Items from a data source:
::::

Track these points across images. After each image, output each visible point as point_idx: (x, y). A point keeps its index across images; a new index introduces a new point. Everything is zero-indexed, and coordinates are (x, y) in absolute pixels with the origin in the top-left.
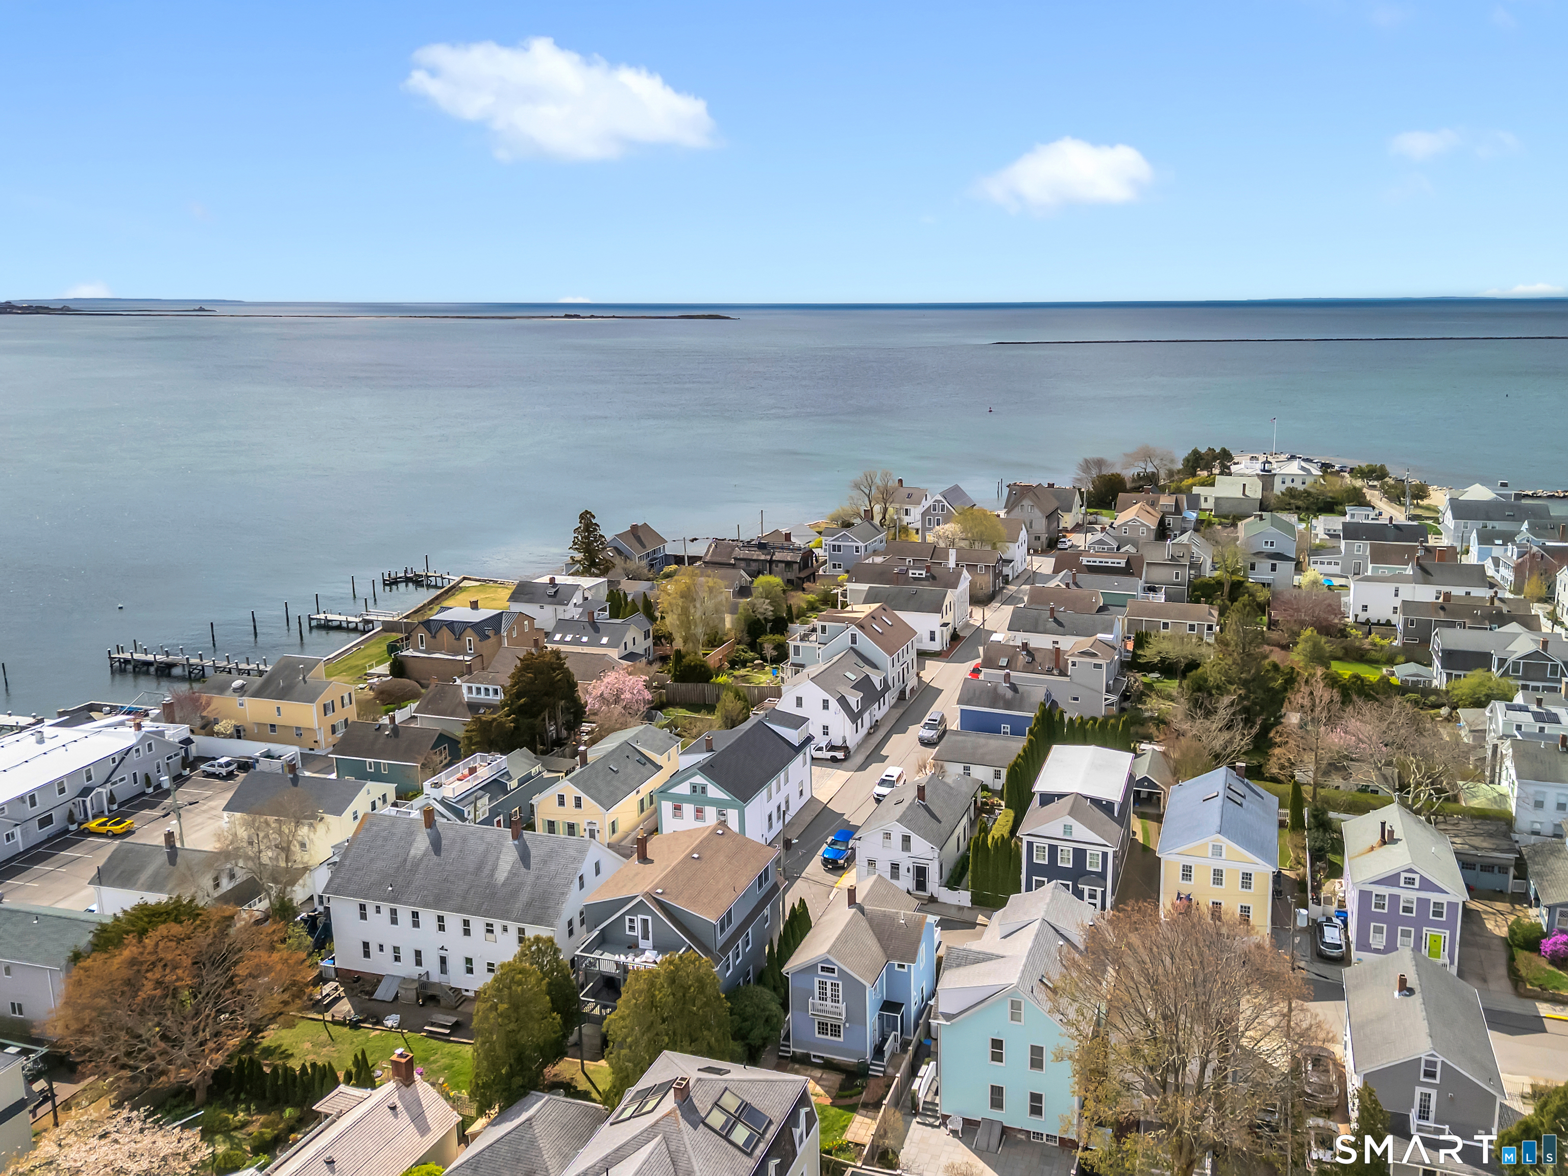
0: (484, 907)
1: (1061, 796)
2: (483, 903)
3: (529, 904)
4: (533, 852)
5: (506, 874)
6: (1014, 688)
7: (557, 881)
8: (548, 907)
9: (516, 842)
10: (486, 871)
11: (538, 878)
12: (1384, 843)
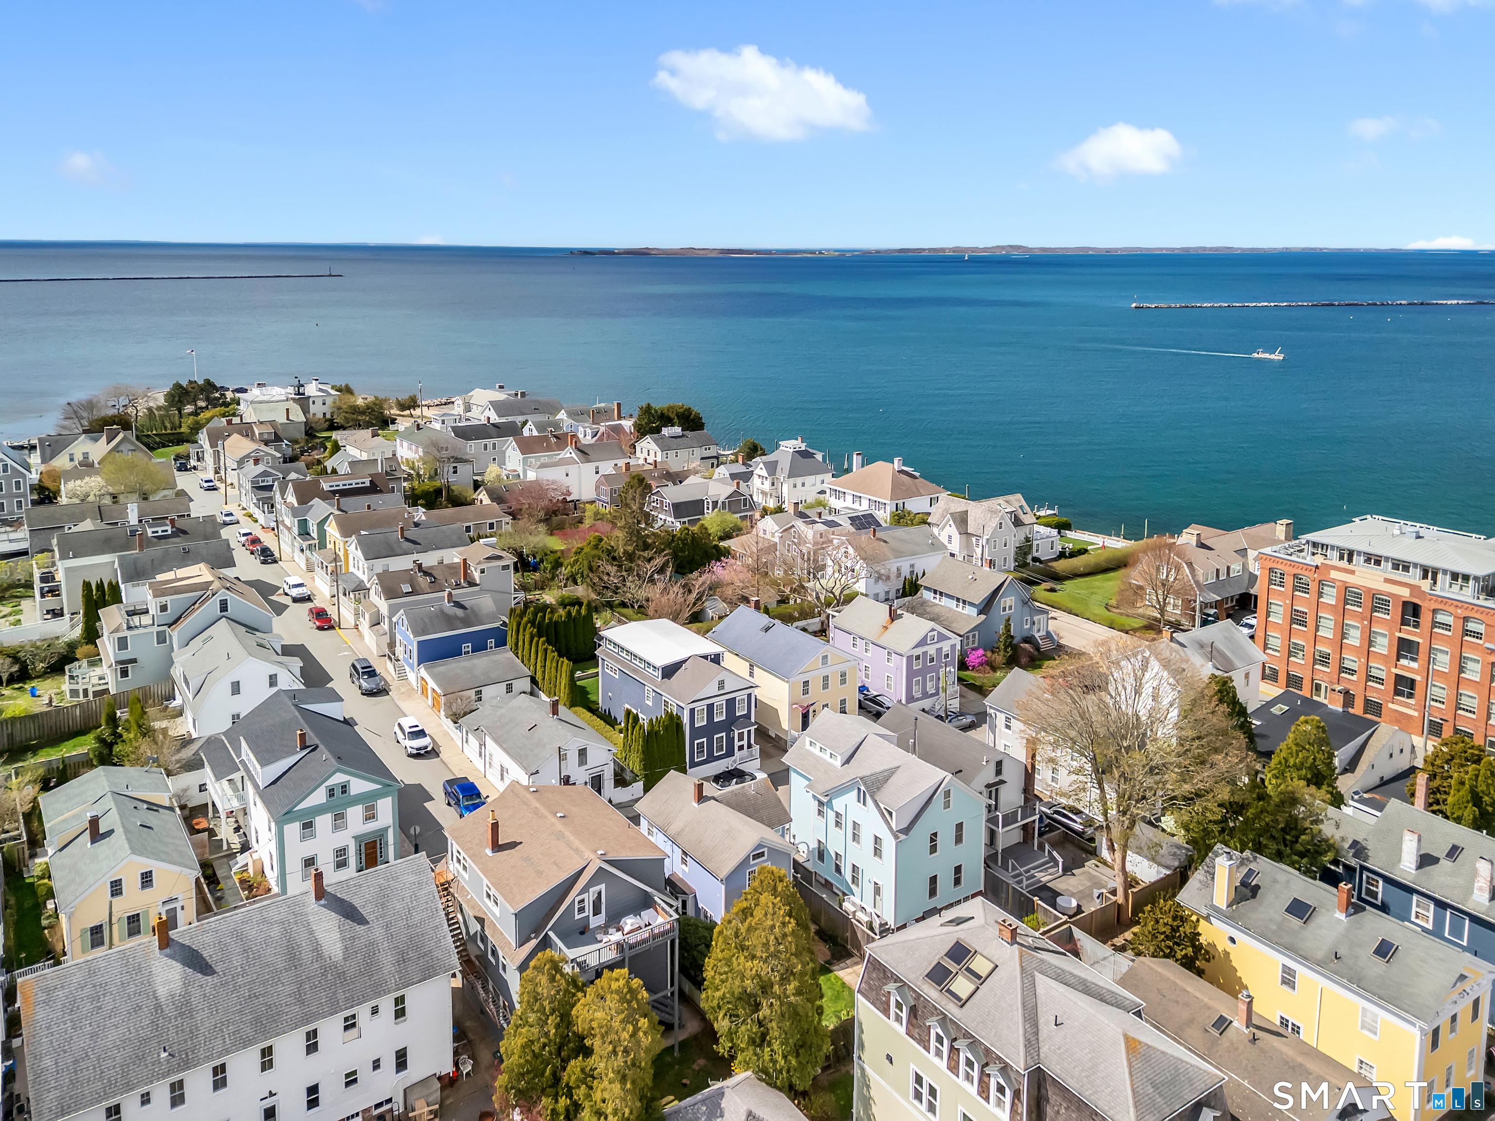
0: (341, 996)
2: (335, 993)
3: (402, 959)
4: (357, 902)
5: (339, 945)
7: (417, 919)
8: (430, 951)
9: (323, 902)
10: (307, 955)
11: (387, 926)
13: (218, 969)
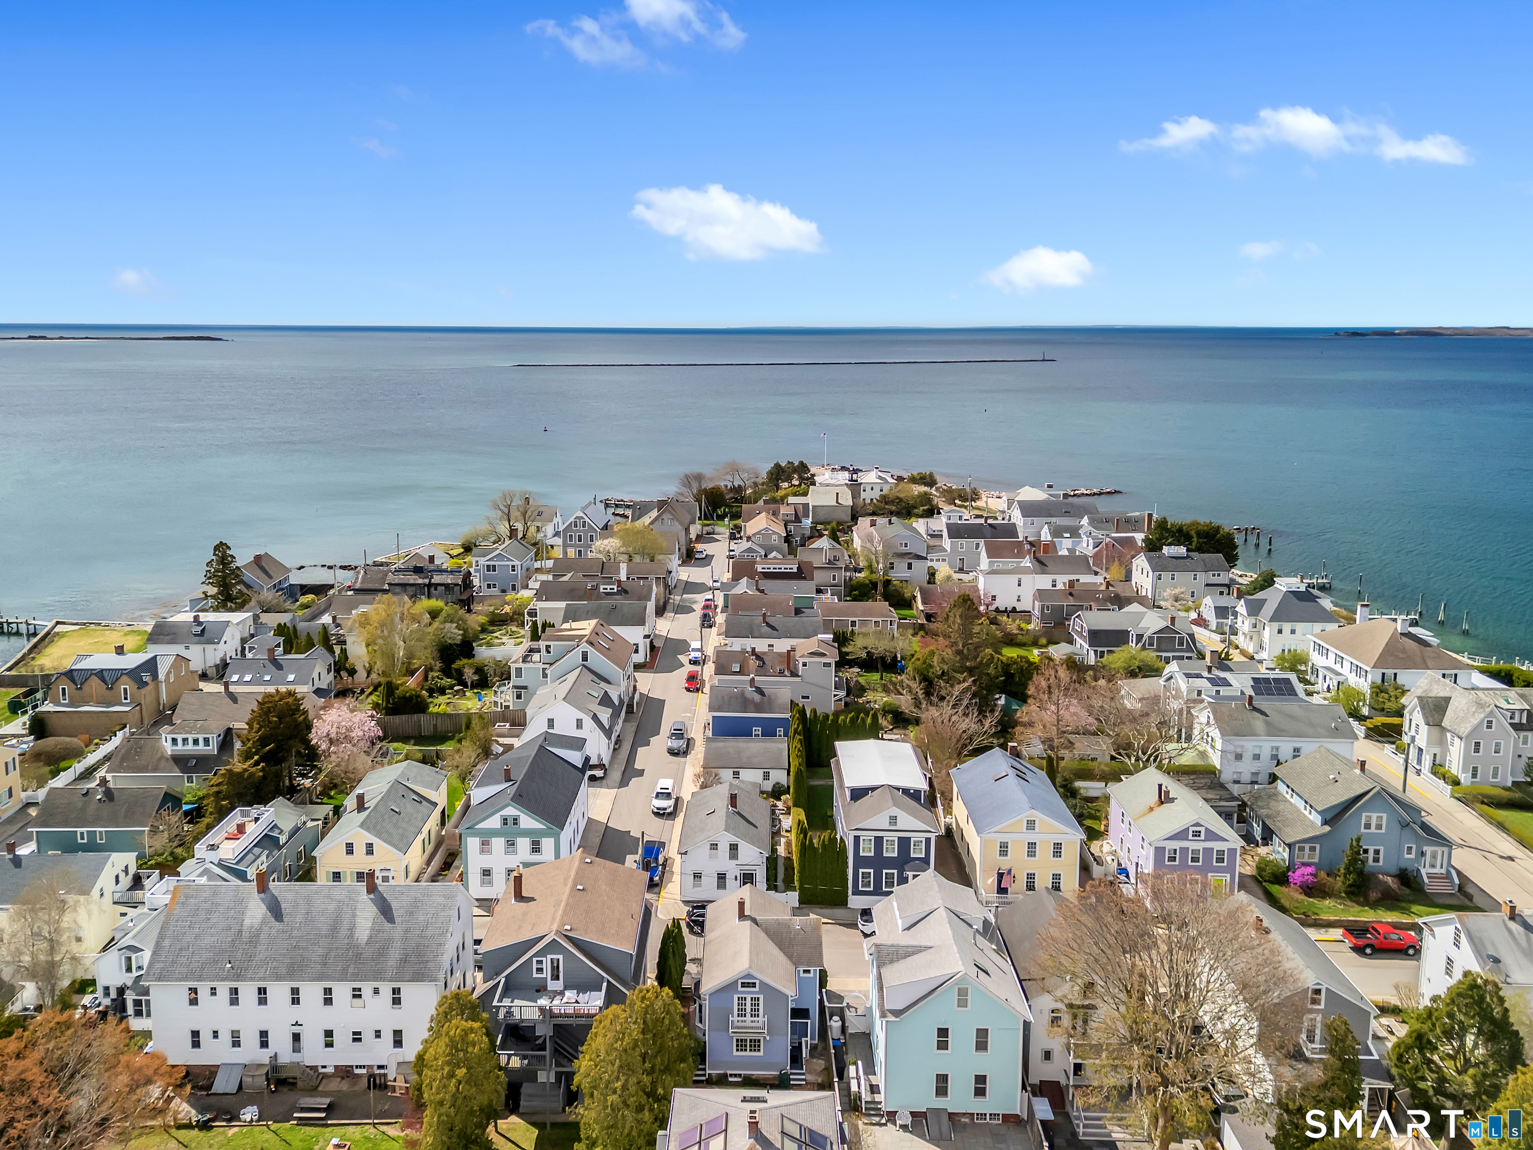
0: (351, 970)
1: (873, 789)
2: (348, 966)
3: (404, 960)
4: (394, 905)
5: (368, 932)
6: (760, 691)
7: (429, 933)
8: (427, 961)
9: (372, 896)
10: (344, 932)
11: (407, 931)
12: (1162, 803)
13: (285, 919)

::::

_PROBLEM DETAILS:_ Reproduce the records above exactly, leaving out every picture they contain.

_WRITTEN RESPONSE:_
Track these points across images. After each image, output each visible point as point_idx: (x, y). A point keeps its index across images; a new index introduces a new point. Everything is zero-indexed, and coordinates are (x, y) in absolute pixels with the origin in the top-left.
0: (484, 907)
1: (1061, 796)
2: (483, 903)
3: (529, 904)
4: (533, 852)
5: (506, 874)
6: (1014, 688)
7: (557, 881)
8: (548, 907)
9: (516, 842)
10: (486, 871)
11: (538, 878)
12: (1384, 843)
0: (341, 996)
2: (335, 993)
3: (402, 959)
4: (357, 902)
5: (339, 945)
7: (417, 919)
8: (430, 951)
9: (323, 902)
10: (307, 955)
11: (387, 926)
13: (218, 969)
0: (351, 970)
1: (873, 789)
2: (348, 966)
3: (404, 960)
4: (394, 905)
5: (368, 932)
6: (760, 691)
7: (429, 933)
8: (427, 961)
9: (372, 896)
10: (344, 932)
11: (407, 931)
12: (1162, 803)
13: (285, 919)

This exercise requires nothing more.